Zum einen sei beispielsweise nicht gewährleistet, dass es bei der Umstellung auf G9 eine Chancengleichheit für Musik bei den Kurs- und Prüfungsfachwahlen gebe. Zum anderen würde in den Grundschulen, wenn es überhaupt Musikunterricht gebe, fachfremd unterrichtet. Fehlende Räume, wie in dem Fall des Schulorchesters, sind ebenfalls aus Sicht des Deutschen Musikinformationszentrums (MIZ) das geringere Problem. Auch diese Institution sieht den Ursprung vor allem in der geringen Anzahl von Musiklehrern. So geht aus einem Bericht der Einrichtung, die sich mit dem Musikleben in Deutschland befasst, hervor, „dass lediglich 20 bis 30 Prozent des erteilten Musikunterrichts an Grundschulen von fachspezifisch ausgebildeten Musiklehrerinnen und -lehrern unterrichtet sowie etwa 70 bis 80 Prozent des Unterrichts fachfremd oder gar nicht erteilt werden." Und Niedersachsen steht damit nicht allein da. Eine statistische Erhebung des Thüringer Bildungsministeriums aus dem Jahr 2016 hat ergeben, dass im Untersuchungszeitraum Anfang September 2016 an 65 von insgesamt 187 Thüringer Regelschulen kein vollumfänglich nach dem Stundenplan vorgesehener Musikunterricht stattfand.

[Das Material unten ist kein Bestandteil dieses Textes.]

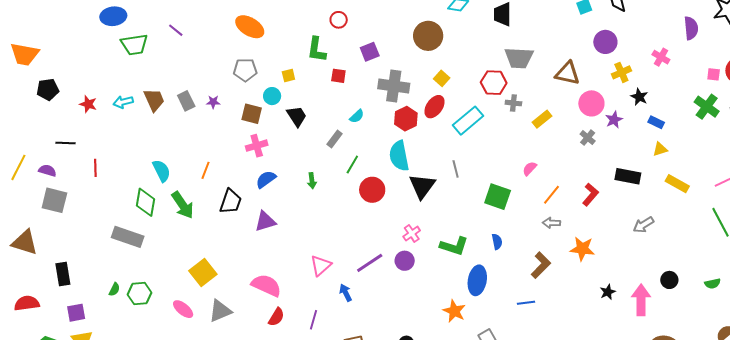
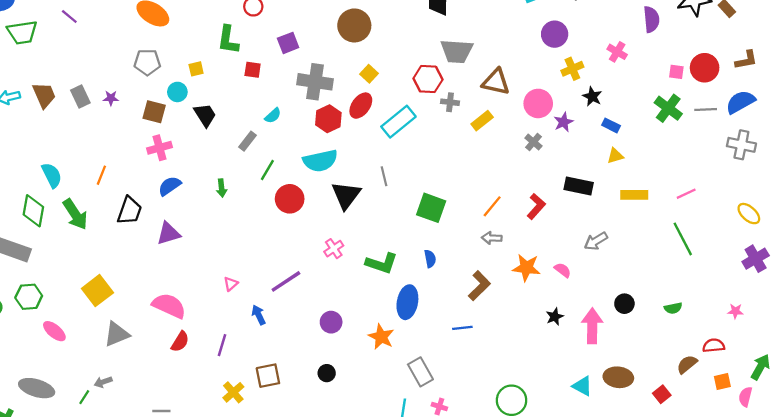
brown triangle: (567, 73) -> (496, 82), moved
cyan semicircle: (399, 156) -> (320, 161), turned -92
pink semicircle: (530, 169) -> (563, 270), moved, turned 84
yellow rectangle: (677, 184) -> (634, 195), turned -30
purple circle: (405, 261) -> (331, 322), moved
pink triangle: (321, 266) -> (231, 284), size x0.6
green hexagon: (140, 294) -> (29, 297), moved
pink ellipse: (183, 309) -> (54, 331), moved

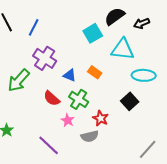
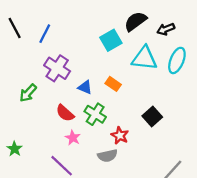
cyan ellipse: (144, 75) -> (177, 60), moved, turned -70
green arrow: (19, 80) -> (28, 93), size x0.7
pink star: (68, 120) -> (73, 138), moved

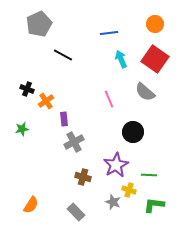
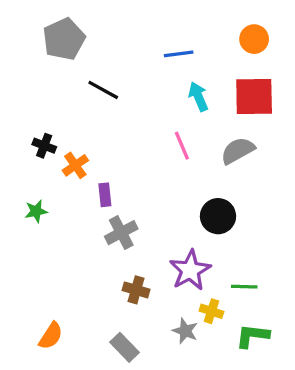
red square: (155, 59) -> (254, 96), turned -36
gray semicircle: (145, 92) -> (238, 151), turned 110
pink line: (109, 99) -> (182, 146), moved

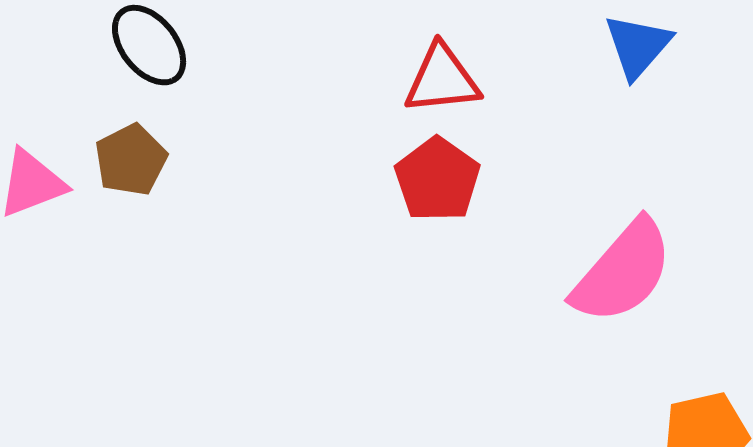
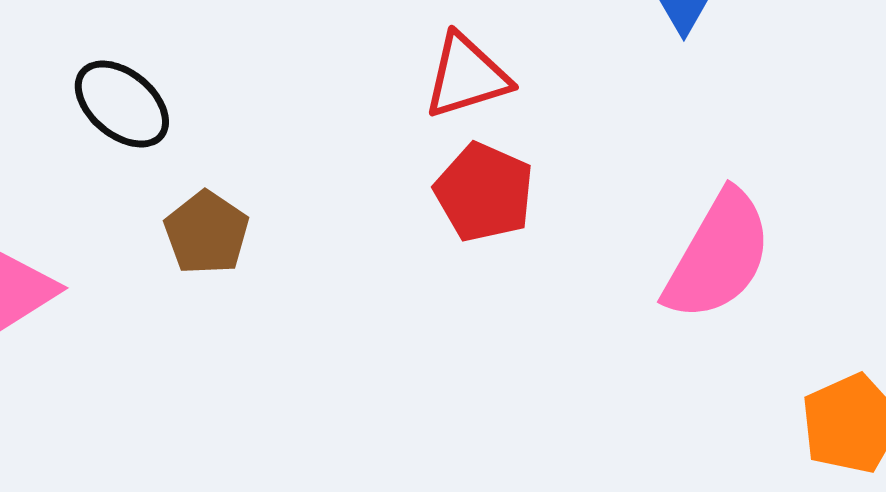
brown pentagon: (131, 160) -> (207, 233), moved

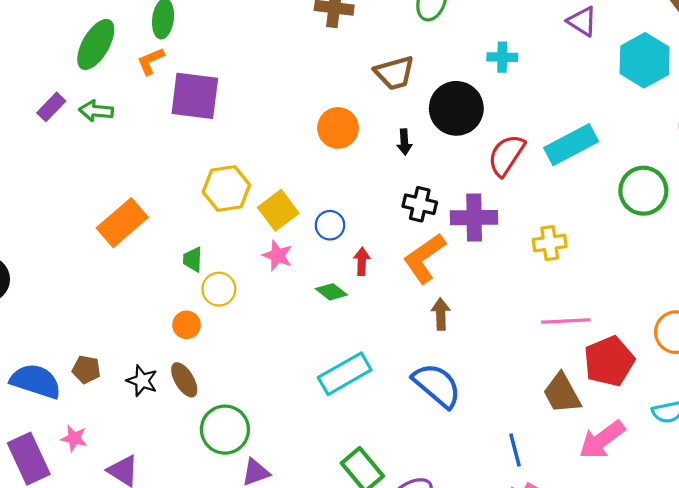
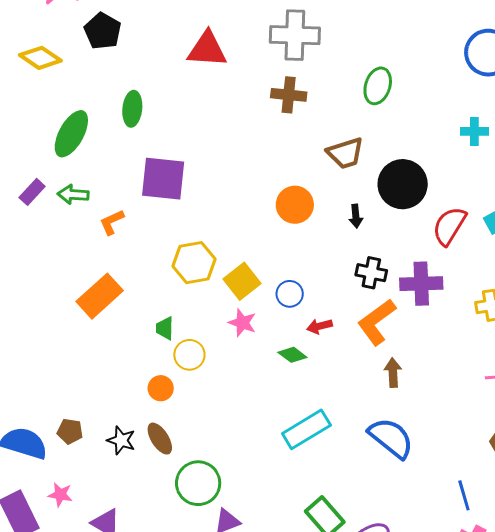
cyan cross: (502, 57) -> (474, 131), moved
orange L-shape: (151, 61) -> (112, 222), moved
red arrow: (362, 261) -> (320, 326), turned -105

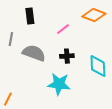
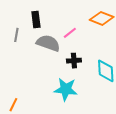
gray line: (11, 39) -> (16, 35), moved
gray semicircle: (34, 53) -> (48, 43), moved

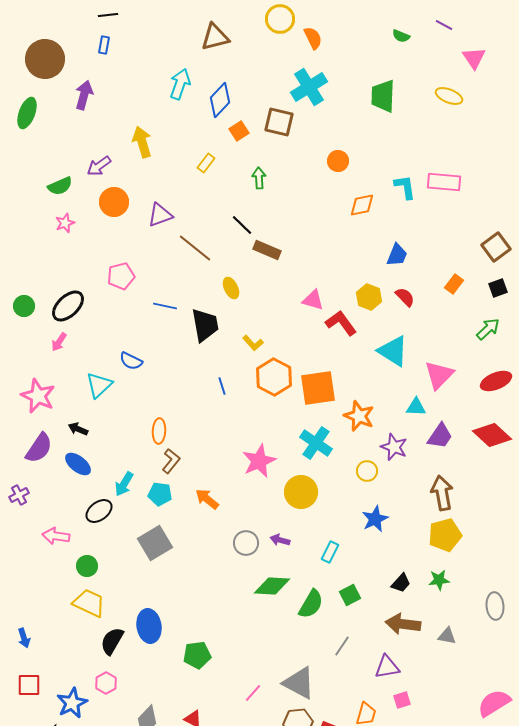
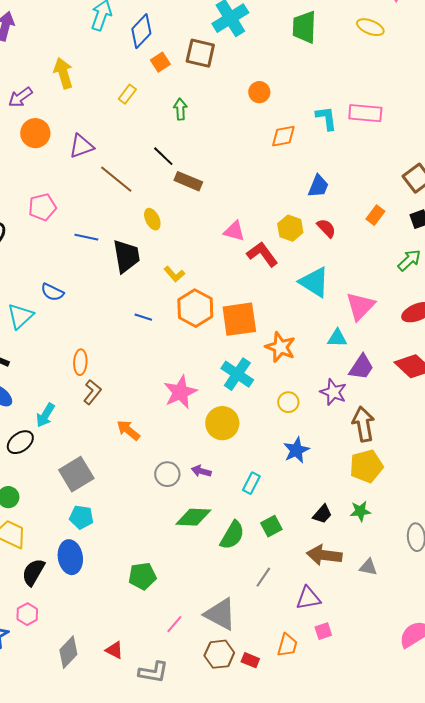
blue line: (222, 386) -> (143, 317), turned -54
purple star: (394, 447) -> (333, 392), moved
cyan pentagon: (160, 494) -> (81, 517), moved
green pentagon: (197, 655) -> (142, 576), moved

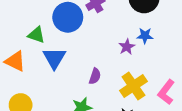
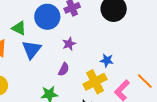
blue star: (145, 36) -> (107, 60), moved
purple star: (127, 47) -> (69, 44), moved

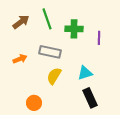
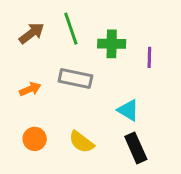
cyan triangle: (85, 73) -> (128, 110), turned 49
yellow semicircle: (54, 76) -> (81, 142), moved, turned -84
orange circle: (34, 103) -> (35, 139), moved

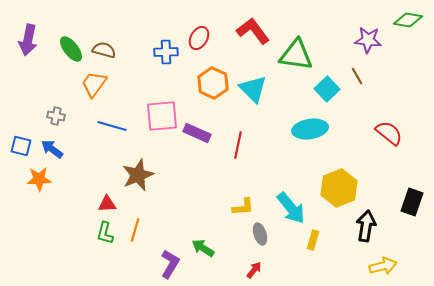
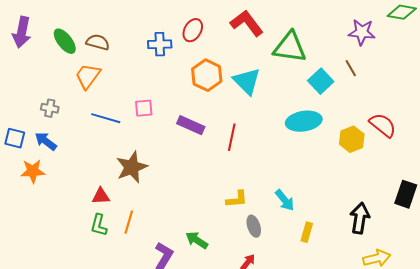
pink square: (162, 116) -> (144, 108), moved, size x0.6
yellow hexagon: (339, 188) -> (352, 139), moved, size x0.7
cyan arrow: (291, 208) -> (285, 200), size x0.7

Warum sind Entscheidungsträger in Sachen Musik offenbar auf beiden Ohren taub? Ist nicht gerade Musik diese eine universale Sprache, die jeder versteht und die damit sogar perfekte Grundlage für alle anderen Fächer sein könnte?

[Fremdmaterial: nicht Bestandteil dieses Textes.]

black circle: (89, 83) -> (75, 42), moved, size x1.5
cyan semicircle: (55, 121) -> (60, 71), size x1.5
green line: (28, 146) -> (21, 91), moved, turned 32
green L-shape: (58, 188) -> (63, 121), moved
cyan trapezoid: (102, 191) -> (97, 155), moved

Leuchtturm-Projekte, wie etwa die Aktion „Klasse! Wir singen“, bei der jährlich bis zu 145.000 Schüler landesweit gemeinsam an einem Tag in großen Arenen singen, stechen heraus und zeigen einmal mehr, welch große Wirkung Musik auf die Jüngsten in unserer Gesellschaft haben kann. Aber die Frage, warum sich seither dennoch wenig an den Schulen bewegt hat, bleibt. Es ist an der Zeit, dass sich die vielen Organisationen für die Musik zusammentun! Damit sie unüberhörbar werden für jeden, der noch nicht begriffen hat, dass Musik aus der „Special-Interest“-Schublade geholt werden muss.

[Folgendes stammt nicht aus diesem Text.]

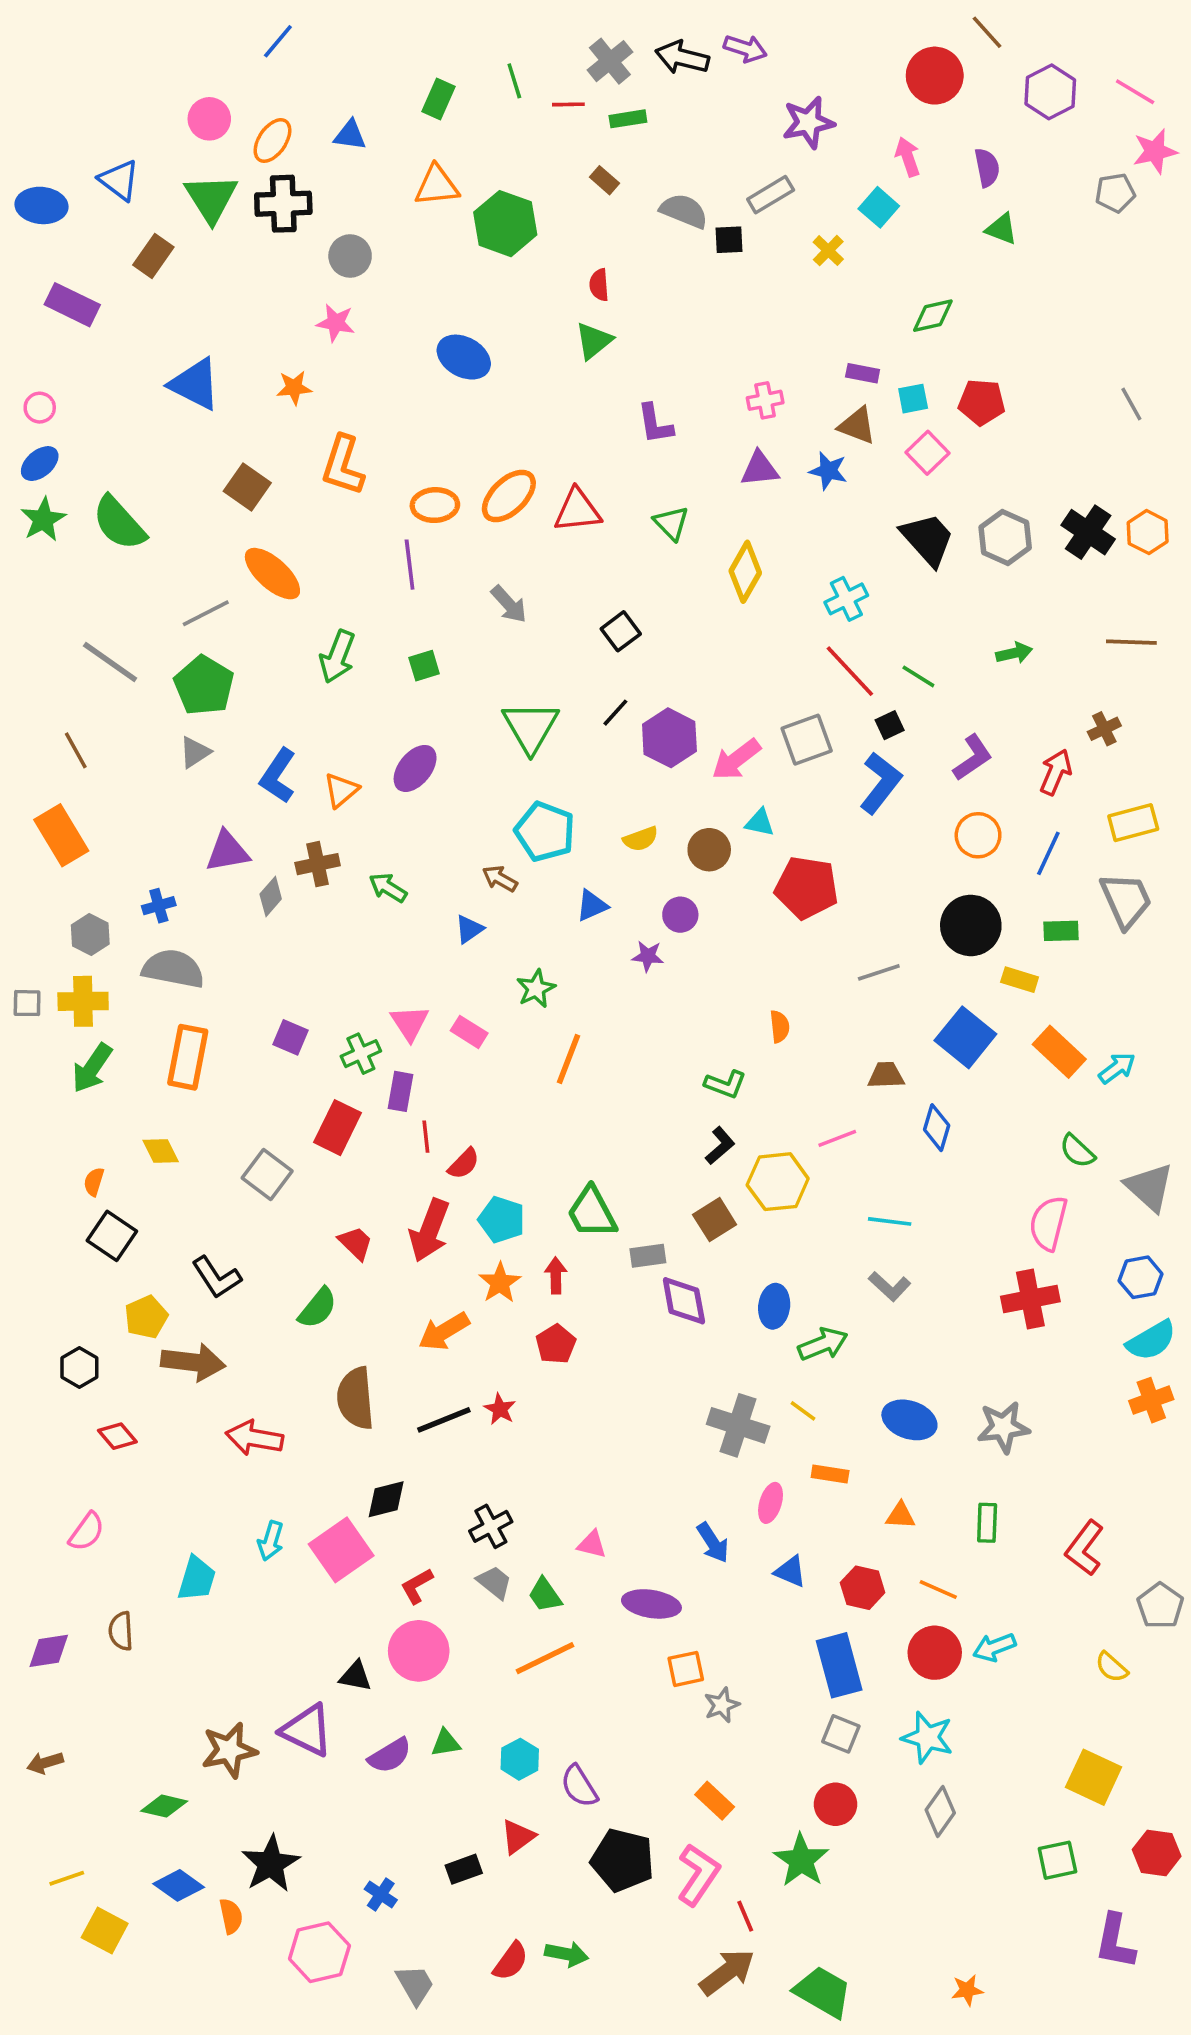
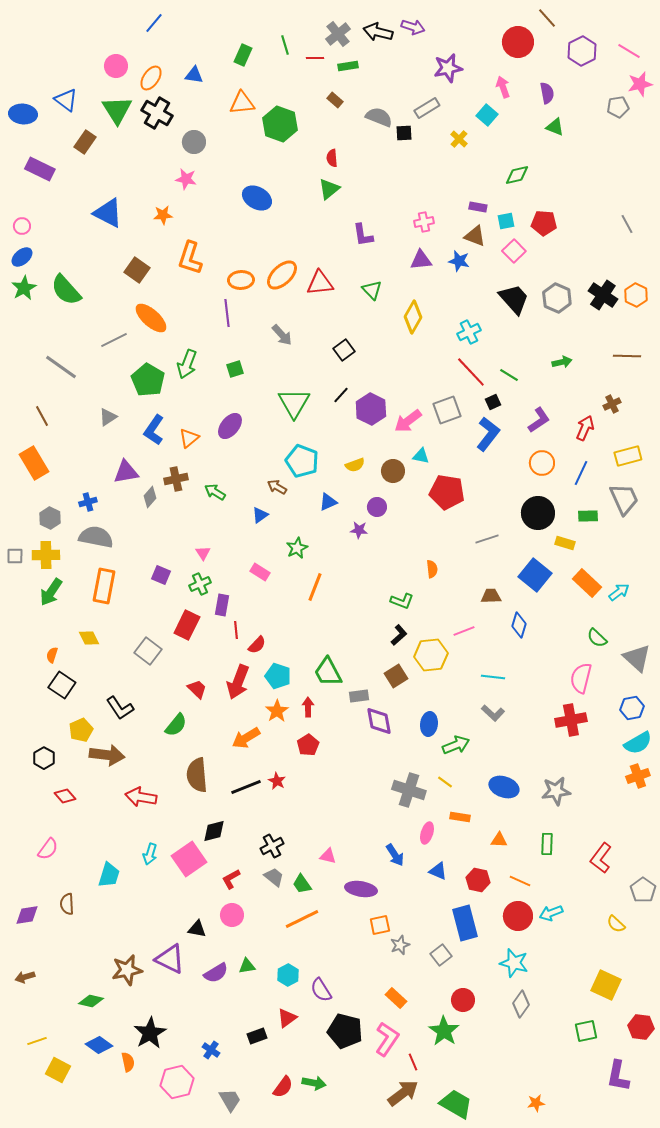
black cross: (283, 204) -> (157, 113), turned 32
green pentagon: (204, 685) -> (148, 380), moved
pink triangle: (410, 1023) -> (203, 553), moved, size x0.7
pink circle: (419, 1651) -> (232, 915), size x0.7
gray square: (841, 1734) -> (441, 955), moved, turned 30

„Musik gehört einfach zur genetischen Ausstattung des Menschen dazu.“

Prof. Dr. Eckart Altenmüller

Oder, um es mit den Worten Prof. Dr. Eckart Altenmüllers auszudrücken: „Musik gehört einfach zur genetischen Ausstattung des Menschen dazu. Musik ist ein Teil von uns selbst, ein Teil unserer genetischen Information. Musik ist in der DNA von uns kodiert.“
Doch die Möglichkeit, dieses natürliche Verhältnis dazu bei Kindern auch weiterhin zu fördern und ein solch unterschiedliches Publikum zu erreichen, gibt es nur in der Schule. Es ist eine einmalige Gelegenheit! Denn im Klassenzimmer sitzen alle Kinder: Die, die vielleicht nachmittags auch noch Klavier in der Musikschule lernen, aber auch die, deren Eltern mit Musik schlicht nichts am Hut haben.